T-cell responses, of course, are crucial. The best protection against these respiratory infections is the production of IgA. IgA is the antibody isotype that is on all the epithelial layers. It is also on the surface of the lungs where they are exposed to air.

Any productive immune response or any vaccination response should produce IgA. Unfortunately, that is not always measured. I have seen really good publications of these vaccines where they do not measure IgA, but they measure IgG and IgM but, in order to get IgA, you need a T-cell helper response for IgG as well. So, for the B cells to undergo class recombination and to get high-affinity responses, they need the help of T cells.

Your innate cells are also important, because they need to present antigens first of the T-cells, and then in the lymph nodes T cells will give help to the B cells, so that in the end you get the right B cells that switch to IgA.

I do not think cytotoxic T cells in a normal immune response are very critical here because cytotoxic T cells will destroy the virus-infected cells. In this case, that is not what you want, because those are your epithelial layers in your lungs. We see robust CD8 responses in some of our more severely ill patients, but they need help to get rid of the infection, but they probably will have some side effects in terms of lung damage.

I think in most healthy people where you get a productive immune response, the T cells will help the B cells and then you get IgA and then a little bit of IgG3s, and they will protect at a mucus layer and that is the proper response that you want.

  1. What key lessons do you think that the field of immunology has learned during the COVID-19 pandemic?

There were a number of very important lessons from this pandemic. First, if you want to understand human immunology, you need to measure it in human cells, whenever you can.

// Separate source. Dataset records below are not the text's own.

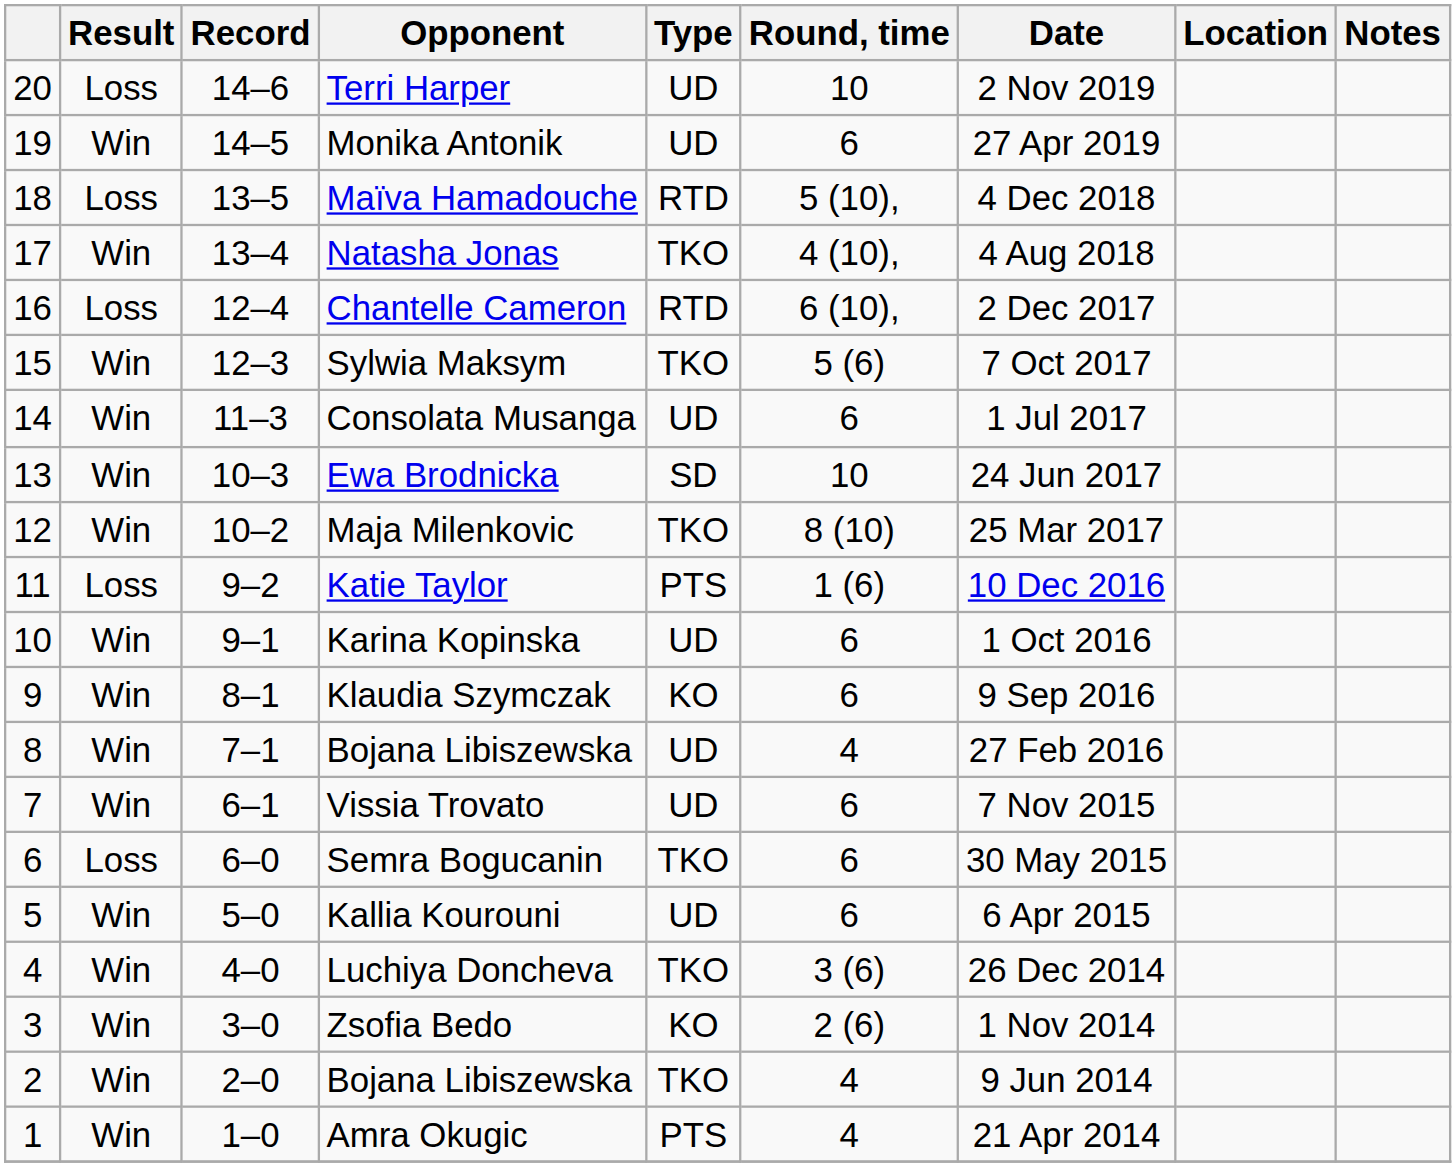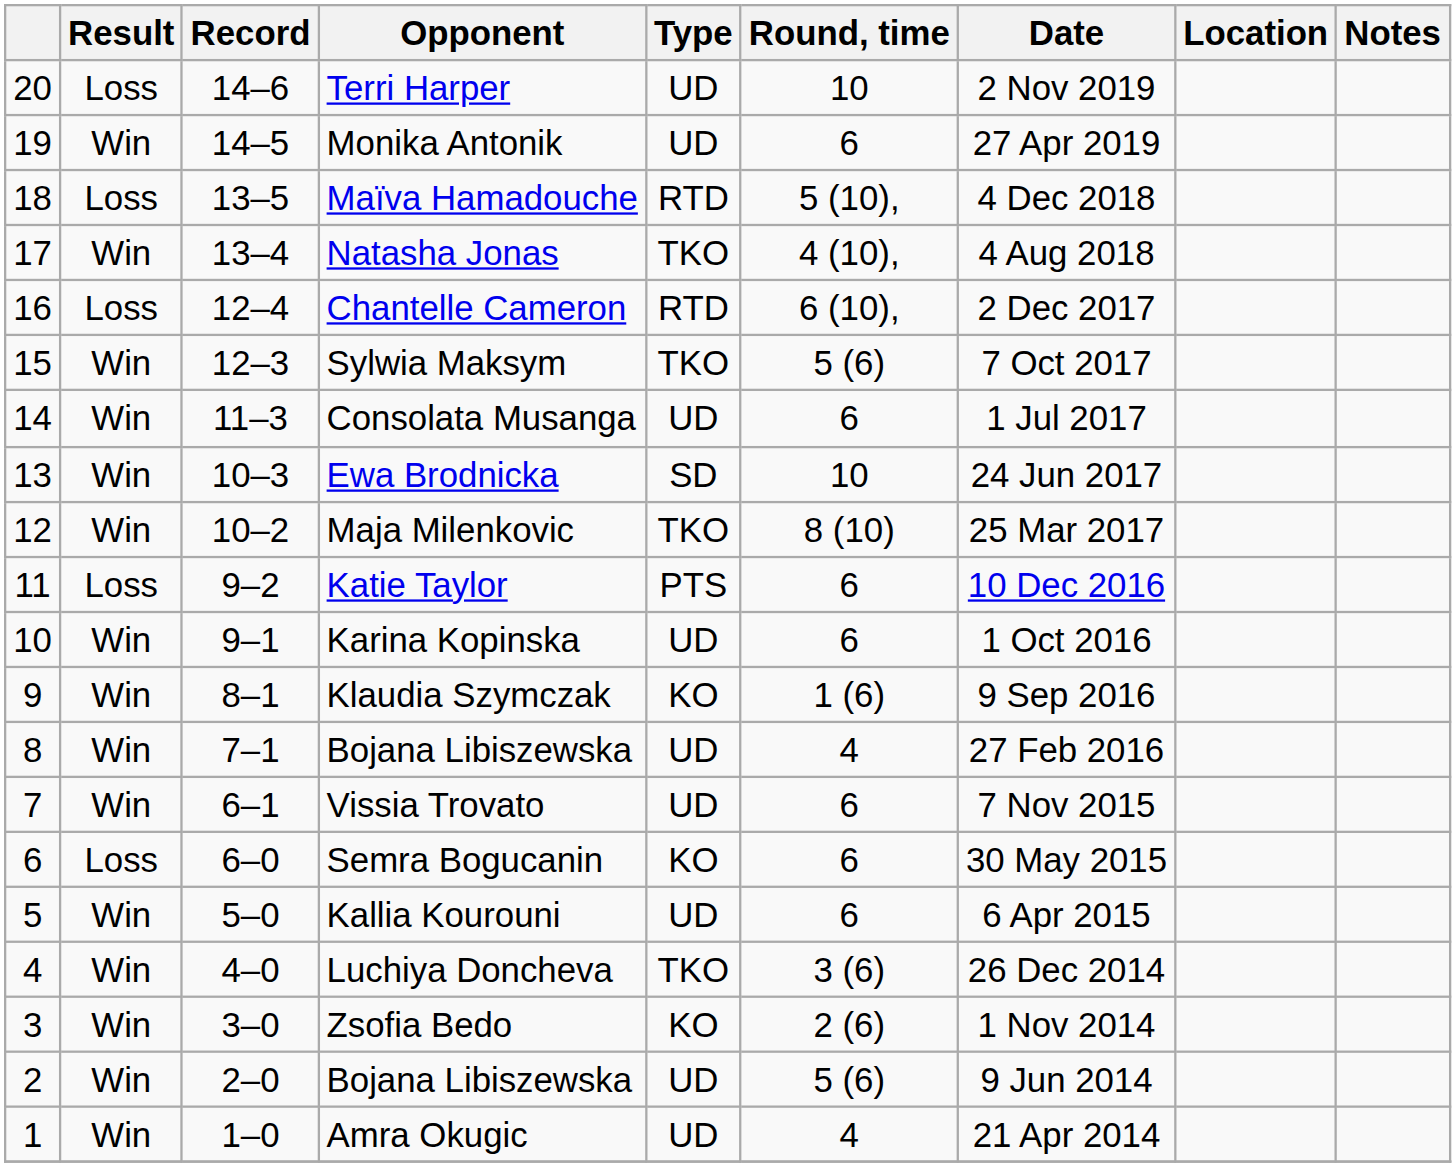Katie Taylor | Round, time: 1 (6) -> 6
Klaudia Szymczak | Round, time: 6 -> 1 (6)
Semra Bogucanin | Type: TKO -> KO
2 / Bojana Libiszewska | Type: TKO -> UD
2 / Bojana Libiszewska | Round, time: 4 -> 5 (6)
Amra Okugic | Type: PTS -> UD
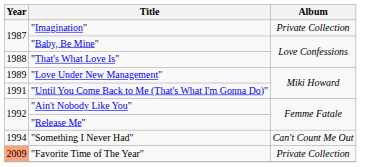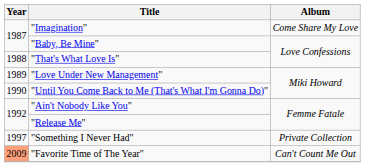"Imagination" | Album: Private Collection -> Come Share My Love
"Until You Come Back to Me (That's What I'm Gonna Do)" | Year: 1991 -> 1990
"Something I Never Had" | Year: 1994 -> 1997
"Something I Never Had" | Album: Can't Count Me Out -> Private Collection
"Favorite Time of The Year" | Album: Private Collection -> Can't Count Me Out
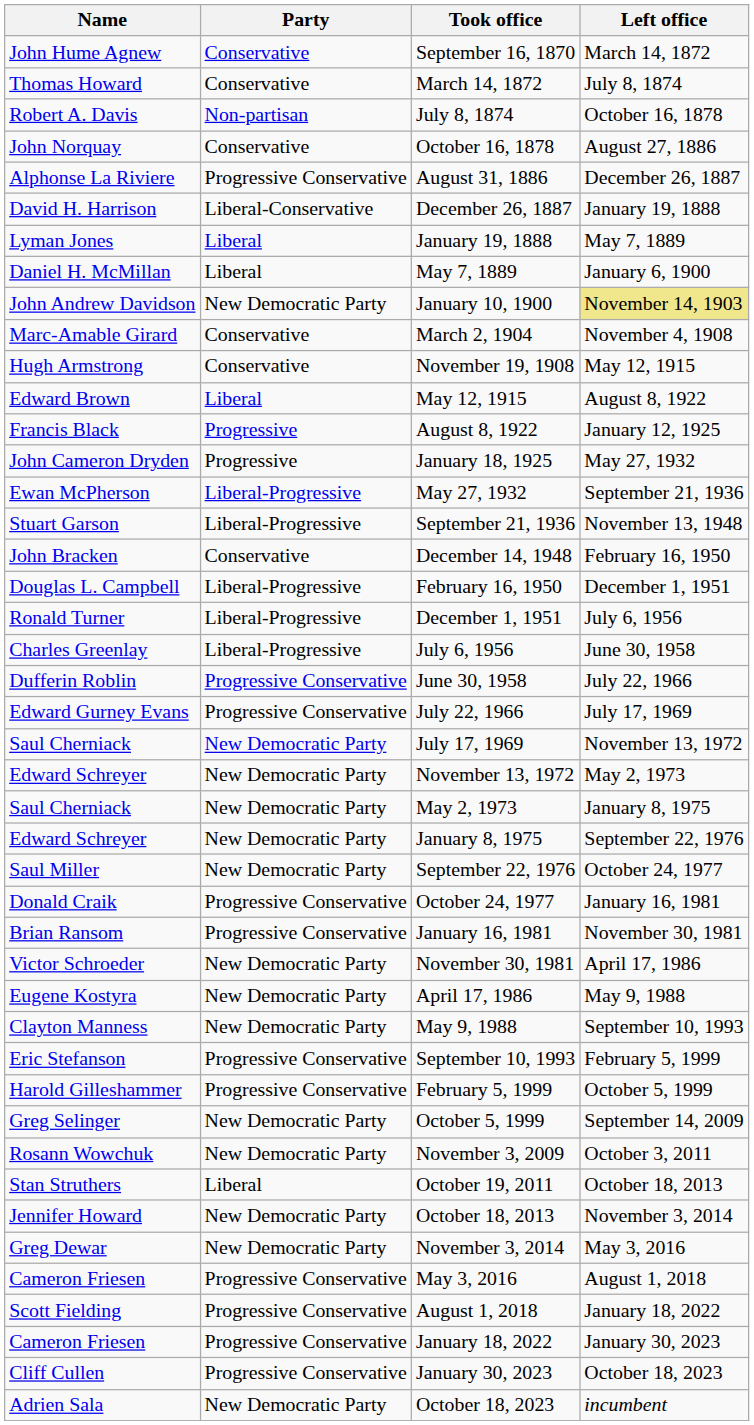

Immunology research has been focused on mice, which means you can discover all kinds of new things, you can do things in mice that you can never do in humans; but, there is quite a bit of difference between mice and humans.

The second thing is that when you have a pandemic, you will see things that we kind of knew, but that we didn’t fully realize for example that there is such a diversity in immune response between people and that we still understand very little about how the immune system works. How can we have elderly subjects who don’t respond well and some that recover within a week? Some fit, elderly people could deal with the infection as well as a 30 or 40 year old. What it is that makes those people different? We don’t know. We know a couple of risk factors, but how – say, how does diabetes, how do all kinds of genetic factors influence the immune system? I think that is a key area where immunology should start to look. Also, all of the information that we will gain from physicians, researchers and sequencing is going to be very important too.

Nowadays there is more and more information on cancer risk, but we know little about the immune system at the individual level. I think a key lesson is that we need to get more insights into the immune status of individuals. Hopefully, based on that, we can understand how we can improve that. Maybe with medication or with lifestyle changes.

I think that’s going to be one of the major lessons here that we’re still so ignorant about. In general, insight into the human immune system, also individual specific is an important topic. What is going on and then understanding what are the protective factors, which of course is extremely important, because prevention is a much better way to deal with healthcare than treatment.

  1. Do you think more open databases and wider collaborations will be the way to address that?

It’s the only way to move this forward, you need to do measurements on the immune system, on cytokines, on serology and have genetic information – this is going to be a huge database that you need. Thus, you can only do this in an open setting where you automatically have lots of people from different backgrounds looking at this.

Also, if you expect that you’ll get new pandemics, then at least you can look at them and prepare for them in a more intelligent way.


The opinions expressed in this Interview are those of the author and do not necessarily reflect the views of BioTechniques or Future Science Group.